Zygo / bees

Best-Effort Extent-Same, a btrfs dedupe agent
GNU General Public License v3.0
661 stars 55 forks source link

What is too little memory for hash table? #192

Closed MarkoPaasila closed 3 years ago

MarkoPaasila commented 3 years ago

Is there a lower threshold below which the performance of bees significantly drops? What would be an indicator of having too little memory allocated for the hash table? I know it would be hard to know up front, but after running bees for a few days, would it be obvious from the output?

Zygo commented 3 years ago

It's not obvious from the output, because the output only tells us about matches bees found. There is no information about matches that were not found because the hash table is too small. bees is designed to provide best effort results, so there will still be a lot of deduplication happening even when the hash table is absurdly small.
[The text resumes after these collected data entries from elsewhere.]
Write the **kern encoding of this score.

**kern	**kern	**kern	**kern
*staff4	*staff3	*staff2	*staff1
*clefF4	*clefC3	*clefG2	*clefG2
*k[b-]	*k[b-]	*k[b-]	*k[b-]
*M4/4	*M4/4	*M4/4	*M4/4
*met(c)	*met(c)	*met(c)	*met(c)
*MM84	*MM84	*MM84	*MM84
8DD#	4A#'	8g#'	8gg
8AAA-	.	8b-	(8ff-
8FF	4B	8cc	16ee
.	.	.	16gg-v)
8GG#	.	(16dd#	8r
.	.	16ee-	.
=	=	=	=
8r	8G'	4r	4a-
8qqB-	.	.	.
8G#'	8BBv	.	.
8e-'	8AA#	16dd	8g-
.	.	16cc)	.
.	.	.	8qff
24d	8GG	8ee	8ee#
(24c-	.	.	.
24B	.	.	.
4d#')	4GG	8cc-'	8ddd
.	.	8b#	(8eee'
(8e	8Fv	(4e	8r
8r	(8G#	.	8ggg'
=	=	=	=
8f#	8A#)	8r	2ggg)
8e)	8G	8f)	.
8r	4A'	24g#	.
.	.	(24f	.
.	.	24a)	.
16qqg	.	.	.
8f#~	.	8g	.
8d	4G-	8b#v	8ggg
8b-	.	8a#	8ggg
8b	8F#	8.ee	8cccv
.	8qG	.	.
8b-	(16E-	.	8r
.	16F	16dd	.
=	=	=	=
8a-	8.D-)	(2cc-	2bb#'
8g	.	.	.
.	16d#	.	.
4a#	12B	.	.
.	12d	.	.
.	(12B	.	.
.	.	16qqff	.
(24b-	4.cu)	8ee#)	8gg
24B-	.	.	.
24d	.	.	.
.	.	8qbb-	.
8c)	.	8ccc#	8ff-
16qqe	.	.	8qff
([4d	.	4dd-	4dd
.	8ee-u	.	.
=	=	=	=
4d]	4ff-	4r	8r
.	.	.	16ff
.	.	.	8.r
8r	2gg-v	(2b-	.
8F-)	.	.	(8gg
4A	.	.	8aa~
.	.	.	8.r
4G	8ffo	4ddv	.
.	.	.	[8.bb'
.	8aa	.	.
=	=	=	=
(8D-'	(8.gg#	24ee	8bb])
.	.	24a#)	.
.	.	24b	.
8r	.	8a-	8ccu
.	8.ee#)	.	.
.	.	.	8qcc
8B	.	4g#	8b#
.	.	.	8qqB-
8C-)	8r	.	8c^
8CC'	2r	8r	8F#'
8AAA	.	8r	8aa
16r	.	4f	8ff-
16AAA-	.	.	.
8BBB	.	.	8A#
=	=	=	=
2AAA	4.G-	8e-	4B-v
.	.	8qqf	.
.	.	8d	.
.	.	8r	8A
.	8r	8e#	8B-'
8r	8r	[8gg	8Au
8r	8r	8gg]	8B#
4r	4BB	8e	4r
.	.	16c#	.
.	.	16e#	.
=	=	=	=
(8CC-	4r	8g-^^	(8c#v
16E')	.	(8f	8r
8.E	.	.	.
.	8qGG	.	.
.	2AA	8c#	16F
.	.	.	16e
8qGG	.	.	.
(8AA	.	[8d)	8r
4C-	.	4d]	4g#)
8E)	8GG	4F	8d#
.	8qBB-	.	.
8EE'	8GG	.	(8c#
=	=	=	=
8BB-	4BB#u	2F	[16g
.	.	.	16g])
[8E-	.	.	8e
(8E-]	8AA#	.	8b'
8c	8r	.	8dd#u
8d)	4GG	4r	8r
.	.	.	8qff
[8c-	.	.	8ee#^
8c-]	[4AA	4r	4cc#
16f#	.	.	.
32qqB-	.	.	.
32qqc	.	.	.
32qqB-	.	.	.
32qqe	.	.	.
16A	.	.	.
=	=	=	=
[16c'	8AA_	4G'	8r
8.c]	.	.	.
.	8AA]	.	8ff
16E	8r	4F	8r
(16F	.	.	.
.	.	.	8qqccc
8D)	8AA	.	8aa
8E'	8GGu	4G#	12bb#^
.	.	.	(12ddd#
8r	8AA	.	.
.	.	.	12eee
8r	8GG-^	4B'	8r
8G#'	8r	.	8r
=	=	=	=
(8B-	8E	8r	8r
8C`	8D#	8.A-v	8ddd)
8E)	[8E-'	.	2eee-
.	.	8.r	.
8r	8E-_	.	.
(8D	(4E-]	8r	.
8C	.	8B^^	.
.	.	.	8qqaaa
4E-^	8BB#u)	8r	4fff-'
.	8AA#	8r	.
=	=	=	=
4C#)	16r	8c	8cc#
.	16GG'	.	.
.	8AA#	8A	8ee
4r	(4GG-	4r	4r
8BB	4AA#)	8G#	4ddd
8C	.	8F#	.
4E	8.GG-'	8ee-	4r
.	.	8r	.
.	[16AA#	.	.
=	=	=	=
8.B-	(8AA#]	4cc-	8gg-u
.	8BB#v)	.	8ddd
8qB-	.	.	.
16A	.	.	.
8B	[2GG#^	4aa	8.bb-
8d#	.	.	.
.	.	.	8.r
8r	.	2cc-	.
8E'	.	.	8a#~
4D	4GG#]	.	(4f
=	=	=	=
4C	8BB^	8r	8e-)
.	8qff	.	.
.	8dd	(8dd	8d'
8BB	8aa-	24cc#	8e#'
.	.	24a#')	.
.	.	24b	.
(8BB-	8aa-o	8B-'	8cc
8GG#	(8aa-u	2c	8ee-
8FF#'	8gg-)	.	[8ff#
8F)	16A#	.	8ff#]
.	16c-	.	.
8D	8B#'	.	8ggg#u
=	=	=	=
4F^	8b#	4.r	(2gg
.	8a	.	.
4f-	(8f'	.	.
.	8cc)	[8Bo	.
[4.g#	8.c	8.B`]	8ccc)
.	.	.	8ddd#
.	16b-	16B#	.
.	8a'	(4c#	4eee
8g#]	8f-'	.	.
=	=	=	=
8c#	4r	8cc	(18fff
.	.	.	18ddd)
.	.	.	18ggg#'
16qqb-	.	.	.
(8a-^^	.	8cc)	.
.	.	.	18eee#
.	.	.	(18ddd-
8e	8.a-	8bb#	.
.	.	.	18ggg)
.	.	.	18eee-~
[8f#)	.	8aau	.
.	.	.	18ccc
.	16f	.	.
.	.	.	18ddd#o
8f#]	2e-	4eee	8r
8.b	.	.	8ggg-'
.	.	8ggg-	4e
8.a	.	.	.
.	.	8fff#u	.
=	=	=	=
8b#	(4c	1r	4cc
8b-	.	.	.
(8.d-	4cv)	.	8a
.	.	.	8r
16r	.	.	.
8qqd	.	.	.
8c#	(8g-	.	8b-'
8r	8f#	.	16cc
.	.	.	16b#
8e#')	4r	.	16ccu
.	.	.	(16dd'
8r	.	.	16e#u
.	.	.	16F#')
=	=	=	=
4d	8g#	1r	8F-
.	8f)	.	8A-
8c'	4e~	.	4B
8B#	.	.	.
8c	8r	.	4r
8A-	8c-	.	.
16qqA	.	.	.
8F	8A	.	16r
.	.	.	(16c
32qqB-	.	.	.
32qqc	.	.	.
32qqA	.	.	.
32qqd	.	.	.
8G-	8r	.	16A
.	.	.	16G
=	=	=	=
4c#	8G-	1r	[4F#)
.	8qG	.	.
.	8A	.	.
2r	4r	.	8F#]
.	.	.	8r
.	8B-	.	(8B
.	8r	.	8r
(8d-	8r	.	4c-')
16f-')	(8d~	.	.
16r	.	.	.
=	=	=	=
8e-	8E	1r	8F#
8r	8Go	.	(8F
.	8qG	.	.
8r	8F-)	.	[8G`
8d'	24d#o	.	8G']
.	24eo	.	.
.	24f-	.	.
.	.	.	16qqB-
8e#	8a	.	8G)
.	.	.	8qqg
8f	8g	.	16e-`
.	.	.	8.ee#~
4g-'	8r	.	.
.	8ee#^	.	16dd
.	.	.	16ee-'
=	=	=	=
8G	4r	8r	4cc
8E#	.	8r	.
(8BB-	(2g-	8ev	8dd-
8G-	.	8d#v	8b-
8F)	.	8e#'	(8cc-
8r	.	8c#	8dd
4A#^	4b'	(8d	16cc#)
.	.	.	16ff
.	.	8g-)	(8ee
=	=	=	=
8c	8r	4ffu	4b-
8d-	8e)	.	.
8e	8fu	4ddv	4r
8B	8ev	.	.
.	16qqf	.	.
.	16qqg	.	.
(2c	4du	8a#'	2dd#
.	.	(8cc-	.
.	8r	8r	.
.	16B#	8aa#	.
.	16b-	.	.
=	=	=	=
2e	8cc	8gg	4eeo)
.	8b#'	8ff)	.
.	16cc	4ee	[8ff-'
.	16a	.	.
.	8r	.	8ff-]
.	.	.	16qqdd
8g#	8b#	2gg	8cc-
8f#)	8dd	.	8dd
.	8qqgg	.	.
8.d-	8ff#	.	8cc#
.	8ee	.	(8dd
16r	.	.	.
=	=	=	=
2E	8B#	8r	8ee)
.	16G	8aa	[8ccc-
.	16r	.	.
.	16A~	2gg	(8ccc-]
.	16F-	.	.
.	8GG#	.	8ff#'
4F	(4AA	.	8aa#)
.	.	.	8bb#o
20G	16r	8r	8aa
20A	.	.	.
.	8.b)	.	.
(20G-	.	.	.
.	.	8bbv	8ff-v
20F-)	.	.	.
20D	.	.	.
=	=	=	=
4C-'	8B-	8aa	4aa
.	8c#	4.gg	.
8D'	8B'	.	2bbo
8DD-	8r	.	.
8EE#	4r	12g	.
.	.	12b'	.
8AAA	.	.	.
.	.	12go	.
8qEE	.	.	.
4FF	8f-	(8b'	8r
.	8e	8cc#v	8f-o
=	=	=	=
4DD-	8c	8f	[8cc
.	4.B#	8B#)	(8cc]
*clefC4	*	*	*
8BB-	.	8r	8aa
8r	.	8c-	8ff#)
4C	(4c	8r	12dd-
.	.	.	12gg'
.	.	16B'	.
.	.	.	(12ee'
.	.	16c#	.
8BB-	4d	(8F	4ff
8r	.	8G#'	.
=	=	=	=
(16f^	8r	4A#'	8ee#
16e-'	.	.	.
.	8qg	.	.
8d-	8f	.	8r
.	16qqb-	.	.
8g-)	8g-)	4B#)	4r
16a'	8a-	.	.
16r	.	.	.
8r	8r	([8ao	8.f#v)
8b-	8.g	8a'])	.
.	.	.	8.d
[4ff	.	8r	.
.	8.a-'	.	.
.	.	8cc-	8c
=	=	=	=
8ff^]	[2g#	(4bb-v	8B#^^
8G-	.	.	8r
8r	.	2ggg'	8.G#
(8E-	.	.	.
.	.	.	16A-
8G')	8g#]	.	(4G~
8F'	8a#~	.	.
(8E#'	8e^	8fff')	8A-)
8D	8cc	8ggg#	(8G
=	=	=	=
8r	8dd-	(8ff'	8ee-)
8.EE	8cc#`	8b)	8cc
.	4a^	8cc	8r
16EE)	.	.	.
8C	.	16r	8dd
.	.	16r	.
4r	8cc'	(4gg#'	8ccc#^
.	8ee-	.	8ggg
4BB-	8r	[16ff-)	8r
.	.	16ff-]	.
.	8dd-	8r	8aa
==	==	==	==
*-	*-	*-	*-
The most reliable (but not very practical) way to find out optimum hash table size is to reset the filesystem to its initial state (e.g. roll back a snapshot on a VM disk image containing a random sample of the data), then run bees again with double or half the size of hash table and see if it finds more duplicates (or enough more duplicates to justify the extra RAM cost). The results from such a test only work for the filesystem that is tested--data content and write order affect the hash table size required, but the ratio falls between 1000:1 and 10000:1 in all but the most extreme cases.

There are stats for hash table eviction rate (hash_evict) vs. insertion rate (hash_insert), but these will not tell us very much. bees normally evicts hash table entries either because they are out of date, or they are up to date but not matching any new data. The stats don't distinguish between those cases because bees would have to read the blocks from disk to tell whether the data is up to date, and there can be many thousands of hash table evictions every second.

It might be possible to implement a diagnostic mode where bees samples some of the evicted hashes (say one in ten thousand, or one per second, whichever is less) to see if they are still up to date. If there are a lot of evicted hashes that are still up to date (like 90% or more), then that would indicate the hash table is too small and potential duplicates are being lost. If the evicted hashes are mostly out of date (90% or more) then the hash table is larger than necessary, and memory is wasted storing hashes of unique data that won't match anything. If both rates are somewhere between 10% and 90% then the hash table is the right size, unique data is being evicted and we aren't losing too many duplicate blocks.

MarkoPaasila commented 3 years ago

I had missed the part in the docs where you advised that less than 128MB/TB might significantly lower performance, and for compressed filesystems 2-4x more would likely be required. That knowledge suffices for me, and your explanation above makes it clear that anything more accurate is quite hard to achieve.